YZ v The Chief Constable of South Wales Police

The Court of Appeal dismissed the appeal against the Administrative Court’s refusal of judicial review. The primary legal issues concerned the retention on police national and local records of personal and sensitive data about the appellant, including records of his acquittal, and compliance with the Data Protection Act 2018 (in particular Part 3, sections 31, 34, 35 and Schedule 8), and Article 8 ECHR. The court accepted that the NPCC record-deletion Guidance and the College of Policing Authorised Professional Practice on Management of Police Information (MoPI APP) provided the lawful policy framework applied by the police.

The court held that (i) the Guidance does not improperly place an evidential burden on applicants to justify deletion; it reasonably invites applicants to provide information to enable the controller to assess whether retention remains necessary; (ii) the appropriate statutory tests under the DPA (including strict necessity for sensitive data and proportionality) were applied and, on the facts, retention was strictly necessary for law enforcement and safeguarding purposes; and (iii) retention complied with Article 8 ECHR because any interference was in accordance with the law and proportionate to protect others. The appeal was therefore dismissed.

Background and parties: The appellant (YZ) was tried in 2012 and unanimously acquitted of three counts of rape (a Category 1 offence). Records of the charges and acquittal were retained on the Police National Computer (PNC) and on local police systems. YZ applied for deletion of the PNC record and biometric data; DNA and fingerprints were automatically deleted under the Protection of Freedoms Act 2012 but the PNC record remained. The application to delete the PNC entry was refused by a South Wales Police Record Deletion Panel and that refusal was upheld on internal review. YZ sought judicial review of the refusal and challenged retention under the Data Protection Act 2018 and Article 8 ECHR. The High Court (HHJ Jarman QC) dismissed the claim ([2021] EWHC 1060 (Admin)); YZ appealed to the Court of Appeal.

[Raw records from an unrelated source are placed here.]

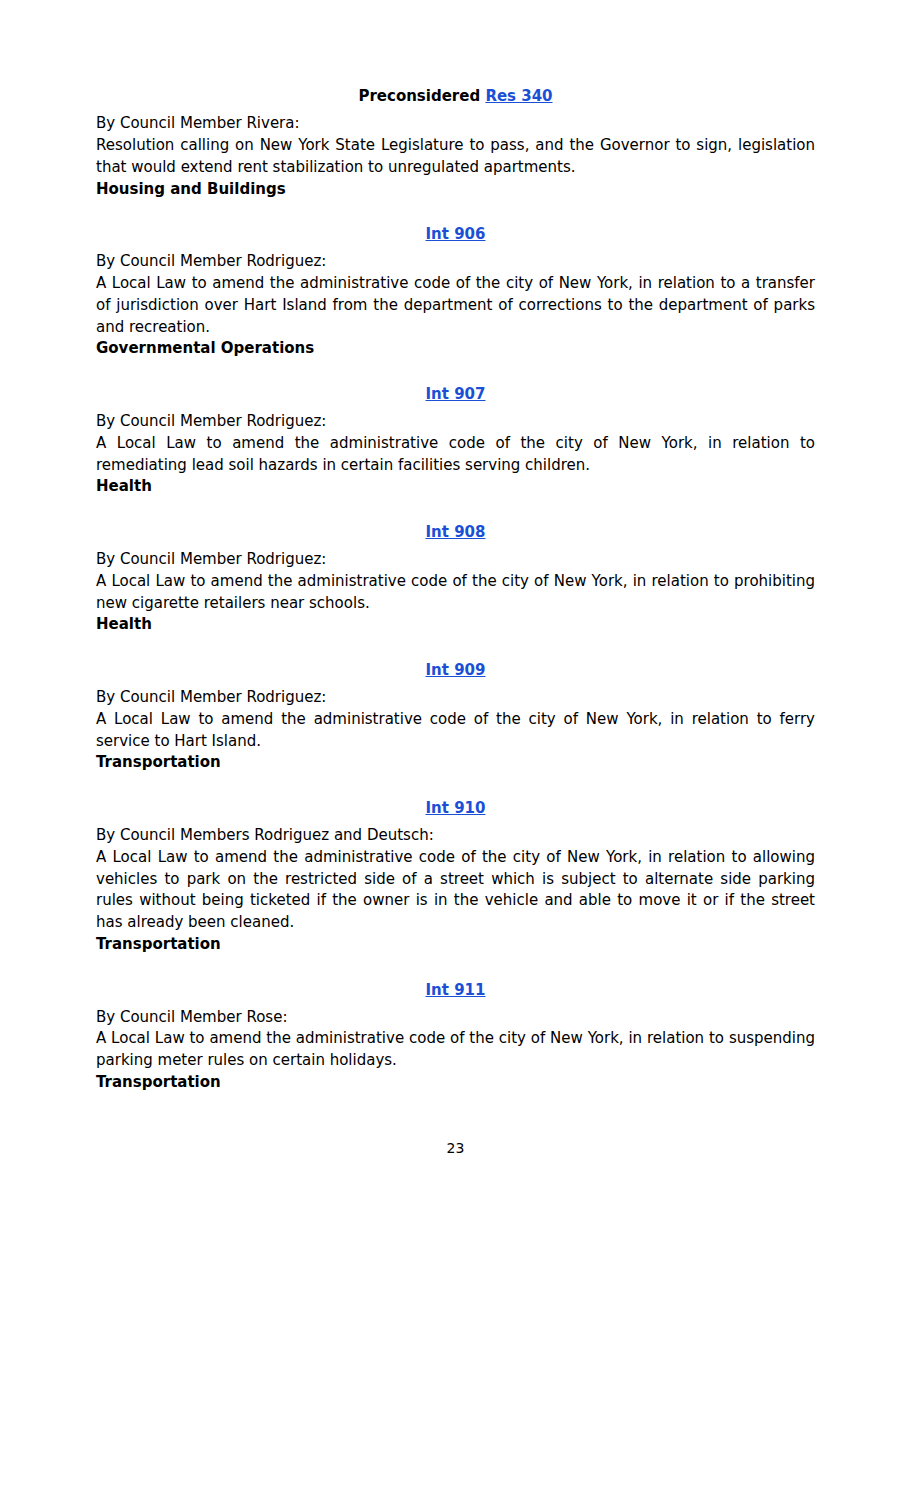Preconsidered Res 340
By Council Member Rivera:
Resolution calling on New York State Legislature to pass, and the Governor to sign, legislation that would extend rent stabilization to unregulated apartments.
Housing and Buildings
Int 906
By Council Member Rodriguez:
A Local Law to amend the administrative code of the city of New York, in relation to a transfer of jurisdiction over Hart Island from the department of corrections to the department of parks and recreation.
Governmental Operations
Int 907
By Council Member Rodriguez:
A Local Law to amend the administrative code of the city of New York, in relation to remediating lead soil hazards in certain facilities serving children.
Health
Int 908
By Council Member Rodriguez:
A Local Law to amend the administrative code of the city of New York, in relation to prohibiting new cigarette retailers near schools.
Health
Int 909
By Council Member Rodriguez:
A Local Law to amend the administrative code of the city of New York, in relation to ferry service to Hart Island.
Transportation
Int 910
By Council Members Rodriguez and Deutsch:
A Local Law to amend the administrative code of the city of New York, in relation to allowing vehicles to park on the restricted side of a street which is subject to alternate side parking rules without being ticketed if the owner is in the vehicle and able to move it or if the street has already been cleaned.
Transportation
Int 911
By Council Member Rose:
A Local Law to amend the administrative code of the city of New York, in relation to suspending parking meter rules on certain holidays.
Transportation
23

Relief sought: Deletion (erasure) from all police records, national and local, of all personal and sensitive data relating to YZ, including data about his acquittal and other intelligence, so as to achieve a ‘clean sheet’. In the proceedings below the principal, properly targeted, claim was for deletion of the PNC record of the acquittal.

Procedural posture: Appeal from the Administrative Court ([2021] EWHC 1060 (Admin)). The National Police Chiefs’ Council intervened. The claim’s scope expanded during litigation to challenge retention of other personal and sensitive data; the court emphasised that the appellant had not previously sought deletion of that wider material and did not challenge the lawfulness of the national policies (the Guidance and MoPI APP) themselves.

Issues framed: (i) Whether the NPCC Guidance and its application unfairly or unlawfully placed the burden on an applicant to justify deletion in breach of s.34(3) and other requirements of the Data Protection Act 2018; (ii) whether the decisions to retain the PNC/local records met the DPA tests (including strict necessity for processing sensitive data under Schedule 8) and were lawful, fair and proportionate; (iii) whether the Guidance and/or the decisions complied with Article 8 ECHR.

Court’s reasoning: The court proceeded on the premise that the Guidance and MoPI APP were lawful policies and that the decisions under challenge applied those policies. It held that the Guidance reasonably invites applicants to provide evidence to enable the controller’s assessment; this does not shift the statutory burden of compliance with the DPA from the controller. The court considered the relevant DPA provisions (Part 3; s.31 definition of law enforcement purposes; s.34 data protection principles; s.35 and related provisions on sensitive data; Schedule 8) and the MoPI APP national retention criteria. On the facts, the reviewing officer had examined the PNC entry alongside local intelligence (including allegations of domestic abuse, safeguarding concerns, information on extremist associations and mental health concerns) and reasonably concluded that retention was strictly necessary for law enforcement and safeguarding. The judge below had properly conducted the strict necessity and proportionality assessment, and the appeal did not identify a defect requiring reversal. The court therefore dismissed the appeal and held that retention was compatible with Article 8.

Appeal dismissed. The court upheld the High Court’s dismissal of the judicial review claim because the record-deletion decisions were taken under and in accordance with lawful policies (the NPCC Guidance and the MoPI APP), the Guidance did not impermissibly place the burden on the applicant to justify deletion, and on the available material the retention of the PNC and local records was strictly necessary for law enforcement and safeguarding and proportionate under the DPA (including Schedule 8) and Article 8 ECHR.

Appeal to the Court of Appeal from the Administrative Court (HHJ Jarman QC) judgment: [2021] EWHC 1060 (Admin). Permission to appeal was granted (noted in the judgment) and the appeal was heard in the Court of Appeal resulting in this judgment: [2022] EWCA Civ 683.